» **Task directions**
Repeat the records. Each line must match exactly.

*** Given data ***

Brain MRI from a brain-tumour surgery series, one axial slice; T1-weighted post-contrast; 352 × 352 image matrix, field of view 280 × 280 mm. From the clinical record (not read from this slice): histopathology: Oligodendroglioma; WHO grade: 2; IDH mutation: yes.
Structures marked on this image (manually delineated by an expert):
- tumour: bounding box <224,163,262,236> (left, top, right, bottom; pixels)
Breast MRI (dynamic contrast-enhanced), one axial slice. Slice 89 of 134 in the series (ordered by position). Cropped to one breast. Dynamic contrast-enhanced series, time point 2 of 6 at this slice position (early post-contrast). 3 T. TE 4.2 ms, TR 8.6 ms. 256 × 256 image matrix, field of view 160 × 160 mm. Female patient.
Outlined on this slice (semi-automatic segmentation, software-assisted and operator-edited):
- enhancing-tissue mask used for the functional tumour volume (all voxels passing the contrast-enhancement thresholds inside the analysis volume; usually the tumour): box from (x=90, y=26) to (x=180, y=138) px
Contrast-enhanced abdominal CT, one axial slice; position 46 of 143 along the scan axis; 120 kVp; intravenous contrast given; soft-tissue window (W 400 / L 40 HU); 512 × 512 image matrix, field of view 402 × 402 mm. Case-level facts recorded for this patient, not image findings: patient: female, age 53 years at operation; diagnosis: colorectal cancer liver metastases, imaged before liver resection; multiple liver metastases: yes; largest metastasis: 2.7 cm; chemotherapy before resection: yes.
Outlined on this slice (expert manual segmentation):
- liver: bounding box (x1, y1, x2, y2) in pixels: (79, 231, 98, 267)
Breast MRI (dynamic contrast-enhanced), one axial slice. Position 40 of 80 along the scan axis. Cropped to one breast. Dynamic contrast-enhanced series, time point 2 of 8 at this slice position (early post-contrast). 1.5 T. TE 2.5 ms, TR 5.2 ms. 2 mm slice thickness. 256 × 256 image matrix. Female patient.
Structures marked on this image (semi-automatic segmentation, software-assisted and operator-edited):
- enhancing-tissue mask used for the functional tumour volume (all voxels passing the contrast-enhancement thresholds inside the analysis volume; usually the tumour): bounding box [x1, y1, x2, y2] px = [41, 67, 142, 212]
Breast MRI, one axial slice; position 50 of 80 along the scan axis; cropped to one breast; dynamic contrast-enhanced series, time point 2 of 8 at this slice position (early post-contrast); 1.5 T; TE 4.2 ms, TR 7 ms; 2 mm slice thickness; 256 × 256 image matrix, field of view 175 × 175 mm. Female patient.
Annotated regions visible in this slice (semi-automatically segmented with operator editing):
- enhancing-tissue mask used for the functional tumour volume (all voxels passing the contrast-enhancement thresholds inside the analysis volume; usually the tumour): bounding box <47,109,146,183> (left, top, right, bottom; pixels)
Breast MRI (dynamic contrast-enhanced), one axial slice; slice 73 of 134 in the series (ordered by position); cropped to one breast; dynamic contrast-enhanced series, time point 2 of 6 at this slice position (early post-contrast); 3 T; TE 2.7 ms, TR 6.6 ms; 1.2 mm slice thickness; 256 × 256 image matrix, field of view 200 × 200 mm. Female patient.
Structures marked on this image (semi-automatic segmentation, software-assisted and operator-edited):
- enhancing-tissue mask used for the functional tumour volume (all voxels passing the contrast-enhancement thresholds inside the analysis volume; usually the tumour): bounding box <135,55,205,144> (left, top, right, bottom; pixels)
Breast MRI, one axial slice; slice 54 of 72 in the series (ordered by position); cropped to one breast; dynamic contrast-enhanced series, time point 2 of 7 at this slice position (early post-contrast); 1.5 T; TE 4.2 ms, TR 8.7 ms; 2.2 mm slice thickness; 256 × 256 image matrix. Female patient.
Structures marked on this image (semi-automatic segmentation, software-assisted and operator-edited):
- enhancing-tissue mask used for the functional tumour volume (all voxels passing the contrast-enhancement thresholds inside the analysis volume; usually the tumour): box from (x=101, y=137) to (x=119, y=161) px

***

» **Exercise output**
Brain MRI from a brain-tumour surgery series, one axial slice; T1-weighted post-contrast; 352 × 352 image matrix, field of view 280 × 280 mm. From the clinical record (not read from this slice): histopathology: Oligodendroglioma; WHO grade: 2; IDH mutation: yes.
Structures marked on this image (manually delineated by an expert):
- tumour: bounding box <224,163,262,236> (left, top, right, bottom; pixels)
Breast MRI (dynamic contrast-enhanced), one axial slice. Slice 89 of 134 in the series (ordered by position). Cropped to one breast. Dynamic contrast-enhanced series, time point 2 of 6 at this slice position (early post-contrast). 3 T. TE 4.2 ms, TR 8.6 ms. 256 × 256 image matrix, field of view 160 × 160 mm. Female patient.
Outlined on this slice (semi-automatic segmentation, software-assisted and operator-edited):
- enhancing-tissue mask used for the functional tumour volume (all voxels passing the contrast-enhancement thresholds inside the analysis volume; usually the tumour): box from (x=90, y=26) to (x=180, y=138) px
Contrast-enhanced abdominal CT, one axial slice; position 46 of 143 along the scan axis; 120 kVp; intravenous contrast given; soft-tissue window (W 400 / L 40 HU); 512 × 512 image matrix, field of view 402 × 402 mm. Case-level facts recorded for this patient, not image findings: patient: female, age 53 years at operation; diagnosis: colorectal cancer liver metastases, imaged before liver resection; multiple liver metastases: yes; largest metastasis: 2.7 cm; chemotherapy before resection: yes.
Outlined on this slice (expert manual segmentation):
- liver: bounding box (x1, y1, x2, y2) in pixels: (79, 231, 98, 267)
Breast MRI (dynamic contrast-enhanced), one axial slice. Position 40 of 80 along the scan axis. Cropped to one breast. Dynamic contrast-enhanced series, time point 2 of 8 at this slice position (early post-contrast). 1.5 T. TE 2.5 ms, TR 5.2 ms. 2 mm slice thickness. 256 × 256 image matrix. Female patient.
Structures marked on this image (semi-automatic segmentation, software-assisted and operator-edited):
- enhancing-tissue mask used for the functional tumour volume (all voxels passing the contrast-enhancement thresholds inside the analysis volume; usually the tumour): bounding box [x1, y1, x2, y2] px = [41, 67, 142, 212]
Breast MRI, one axial slice; position 50 of 80 along the scan axis; cropped to one breast; dynamic contrast-enhanced series, time point 2 of 8 at this slice position (early post-contrast); 1.5 T; TE 4.2 ms, TR 7 ms; 2 mm slice thickness; 256 × 256 image matrix, field of view 175 × 175 mm. Female patient.
Annotated regions visible in this slice (semi-automatically segmented with operator editing):
- enhancing-tissue mask used for the functional tumour volume (all voxels passing the contrast-enhancement thresholds inside the analysis volume; usually the tumour): bounding box <47,109,146,183> (left, top, right, bottom; pixels)
Breast MRI (dynamic contrast-enhanced), one axial slice; slice 73 of 134 in the series (ordered by position); cropped to one breast; dynamic contrast-enhanced series, time point 2 of 6 at this slice position (early post-contrast); 3 T; TE 2.7 ms, TR 6.6 ms; 1.2 mm slice thickness; 256 × 256 image matrix, field of view 200 × 200 mm. Female patient.
Structures marked on this image (semi-automatic segmentation, software-assisted and operator-edited):
- enhancing-tissue mask used for the functional tumour volume (all voxels passing the contrast-enhancement thresholds inside the analysis volume; usually the tumour): bounding box <135,55,205,144> (left, top, right, bottom; pixels)
Breast MRI, one axial slice; slice 54 of 72 in the series (ordered by position); cropped to one breast; dynamic contrast-enhanced series, time point 2 of 7 at this slice position (early post-contrast); 1.5 T; TE 4.2 ms, TR 8.7 ms; 2.2 mm slice thickness; 256 × 256 image matrix. Female patient.
Structures marked on this image (semi-automatic segmentation, software-assisted and operator-edited):
- enhancing-tissue mask used for the functional tumour volume (all voxels passing the contrast-enhancement thresholds inside the analysis volume; usually the tumour): box from (x=101, y=137) to (x=119, y=161) px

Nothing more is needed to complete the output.